Contrairement au petit nombre de domaines où il existe des tournois pour déterminer les experts, comme les échecs ou le bridge, en enseignement nous sommes généralement considérés comme un expert par le jugement des autres. 



La distinction entre un bon enseignement et un enseignement performant


La notion d’expertise de l’enseignant doit explorer les dimensions de son comportement envers les élèves et de sa performance à travers ce qu’apprennent ses élèves

Nous pouvons distinguer le bon enseignant de l’enseignant performant, mais les caractéristiques de l’expertise se retrouvent souvent confondues. 

Un bon enseignement est jugé sur la base de normes appliquées aux tâches d’enseignement et liées à des normes de comportement professionnel, y compris des considérations morales. 
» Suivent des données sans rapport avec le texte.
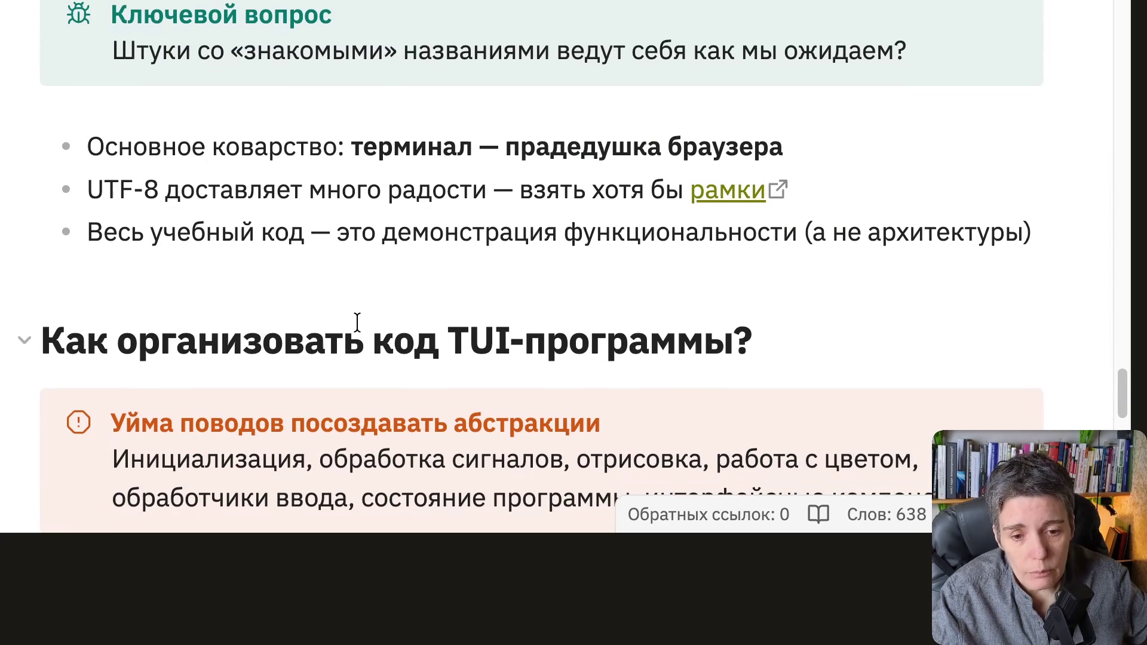
Step: Select and deselect the bullet about demo-only teaching code in the notes
{"action": "left_click_drag", "start_coordinate": [88, 231], "coordinate": [592, 235]}
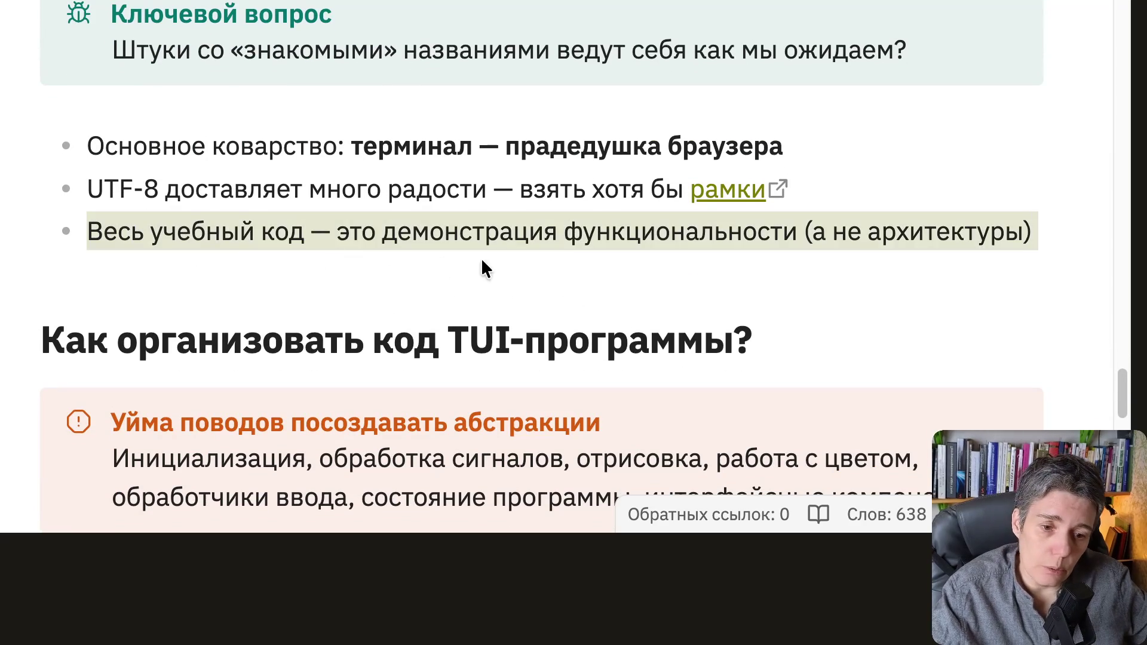
{"action": "left_click", "coordinate": [592, 249]}
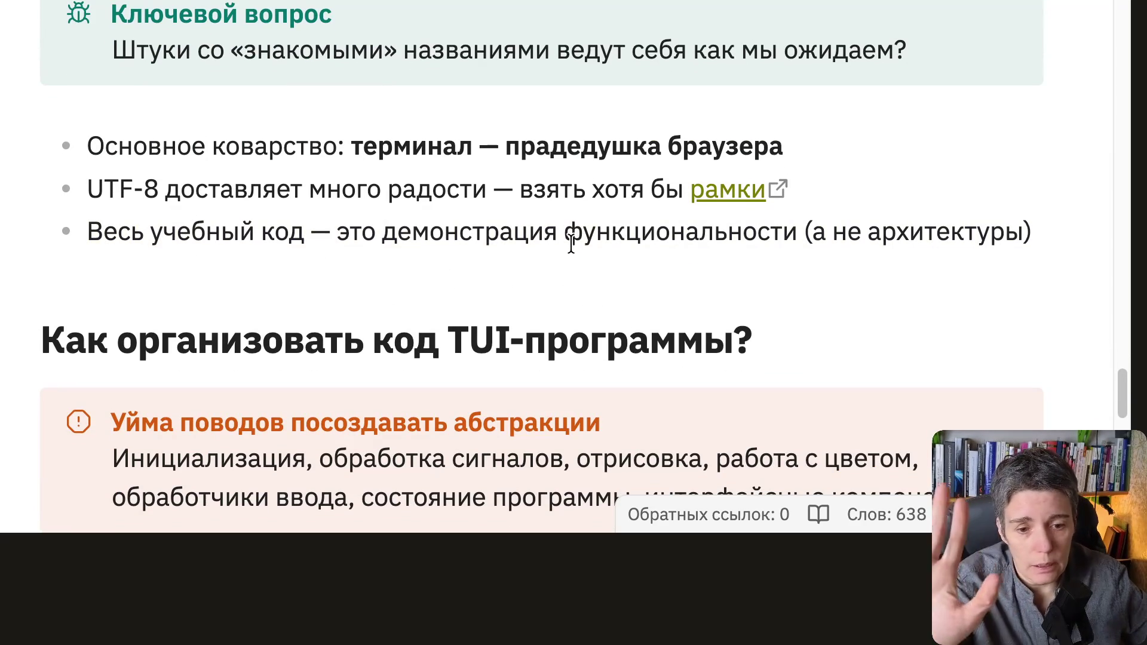
{"action": "scroll", "coordinate": [571, 245], "scroll_direction": "down", "scroll_amount": 3}
{"action": "scroll", "coordinate": [571, 245], "scroll_direction": "down", "scroll_amount": 2}
{"action": "scroll", "coordinate": [571, 245], "scroll_direction": "down", "scroll_amount": 1}
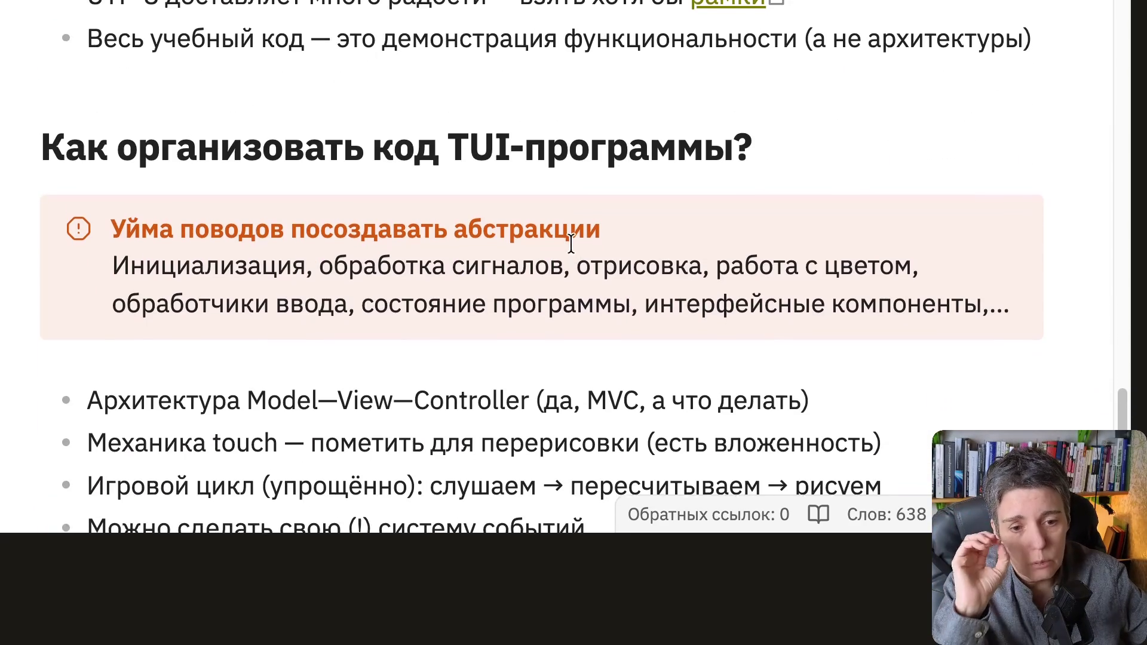
{"action": "scroll", "coordinate": [571, 245], "scroll_direction": "down", "scroll_amount": 1}
{"action": "scroll", "coordinate": [571, 244], "scroll_direction": "down", "scroll_amount": 2}
{"action": "scroll", "coordinate": [570, 245], "scroll_direction": "down", "scroll_amount": 1}
{"action": "scroll", "coordinate": [571, 245], "scroll_direction": "up", "scroll_amount": 1}
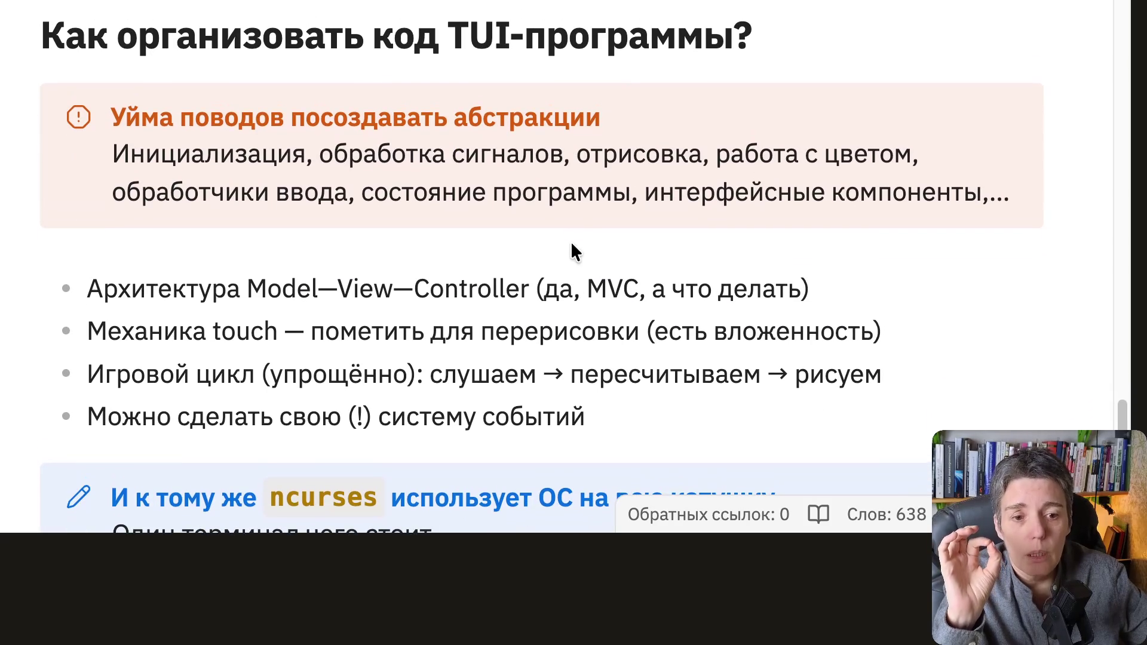
{"action": "scroll", "coordinate": [570, 242], "scroll_direction": "down", "scroll_amount": 1}
{"action": "scroll", "coordinate": [571, 241], "scroll_direction": "up", "scroll_amount": 1}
Un enseignement performant consiste à déterminer si les apprentissages prévus ont été réalisés. Les jugements sur un enseignement performant ne portent pas sur les tâches d’enseignement ou le comportement professionnel, mais sur la réalisation des objectifs.



Les limites de l’expertise performante


Ce qui permet de se rapprocher le plus d’une mesure permettant de déterminer les enseignants experts, ce sont les tests de réussite standardisés administrés aux élèves. 

Mais si nous acceptions les scores élevés aux tests comme critères objectifs pour définir l’expertise des enseignants, il faudrait alors noter que les enseignants seraient tenus de démontrer leur expertise à travers les performances de leurs élèves. Ainsi, la performance des enseignants ne serait pas évaluée directement, mais serait plutôt une mesure de la performance des élèves une fois retirés tous les autres facteurs d’influence. 

Il y a un problème empirique à exiger que les résultats élevés aux tests de réussite des élèves soient une caractéristique déterminante de l’enseignant expert. Les résultats des élèves aux tests standardisés, pratiquement tous les autres résultats liés à l’éducation, sont fonction de différents facteurs. Ils sont intrinsèquement liés à la classe sociale des élèves, au capital social de la communauté, aux effets des pairs et à d’autres facteurs connexes. 

Les scores obtenus par les élèves sur la plupart des mesures des résultats scolaires sont des indicateurs très imparfaits de l’expertise d’un enseignant.

Le danger de l’expertise basée sur la performance est qu’il n’y a pas d’équivalence complète entre l’apprentissage des élèves et l’enseignement prodigué. 

De la même manière, les jugements sur les soins médicaux et la cuisine peuvent être distingués de la question de savoir si une personne survit à une maladie ou non, ou si l’on apprécie la nourriture préparée.

Nous devons au contraire mobiliser des normes de compétence, de sorte que les jugements sur la qualité de l’enseignement, des soins médicaux et de la cuisine peuvent être régulièrement portés indépendamment de leurs résultats.


Mis à jour le 24/02/2024

Bibliographie


Paul A. Kirschner, Carl Hendrick and Jim Heal, How Teaching Happens: Seminal Works in Teaching and Teacher Effectiveness and What They Mean in Practice, Routledge, 2022.